PAGE EXCERPT =>
AMERICAN GO E JOURNAL: News from the American Go Association

July 2, 2004

In This Edition:
THE $2.41 GO SET
THE MARBLE GO BOARD
TRICKS IN JOSEKI
OPENING THEORY MADE EASY
LESSONS IN THE FUNDAMENTALS OF GO
COME UP TO SHODAN
LET‘S PLAY GO! A SIMPLE INTRODUCTION TO THE GAME OF GO

SPECIAL GO REVIEW EDITION: We‘re very pleased to offer a Special Go Review Edition this week. We hope these reviews will help you take go along with you on your travels as we head into the Fourth of July weekend and the summer vacation season. In addition to several traveling sets, we‘ve included books our reviewers feel are especially well-suited to being on the road (or in the air), and our final review
will be handy if you need to teach new players. Safe travels, on and off the board!

THE $2.41 GO SET
Review by Anton Ninno
      We all want to play go on the best set available because so much of the enjoyment found in this ancient game comes from handling the equipment. Ask any go player and they‘ll tell you there‘s something special in the feel of cool, smooth go stones and the sound heard when clicking them down on a wooden board.
     However, it‘s not really practical to take a high-quality go set on a trip. They‘re expensive, and losing one can be a tragedy. Now that fine go sets can easily be purchased on the Web, many new players don‘t have an old set to toss in your trunk, beach bag or backpack. But you can still find inexpensive sets in Asian grocery stores: a folding board will usually cost about $10 and a set of glass stones is another $10.

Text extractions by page
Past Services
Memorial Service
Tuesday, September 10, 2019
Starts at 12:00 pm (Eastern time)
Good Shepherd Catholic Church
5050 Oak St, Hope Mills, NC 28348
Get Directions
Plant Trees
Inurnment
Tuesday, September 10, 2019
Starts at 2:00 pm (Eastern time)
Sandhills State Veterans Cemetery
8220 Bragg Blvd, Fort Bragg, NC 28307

TASK OBJECTIVE =>
Please copy the part of the go newsletter between "SPECIAL GO REVIEW EDITION: We‘re" and "off the board!", inclusive, and substitute "holiday" for "summer". This data has nothing to do with the go newsletter.

WRITTEN RESPONSE =>
SPECIAL GO REVIEW EDITION: We‘re very pleased to offer a Special Go Review Edition this week. We hope these reviews will help you take go along with you on your travels as we head into the Fourth of July weekend and the holiday vacation season. In addition to several traveling sets, we‘ve included books our reviewers feel are especially well-suited to being on the road (or in the air), and our final review
will be handy if you need to teach new players. Safe travels, on and off the board!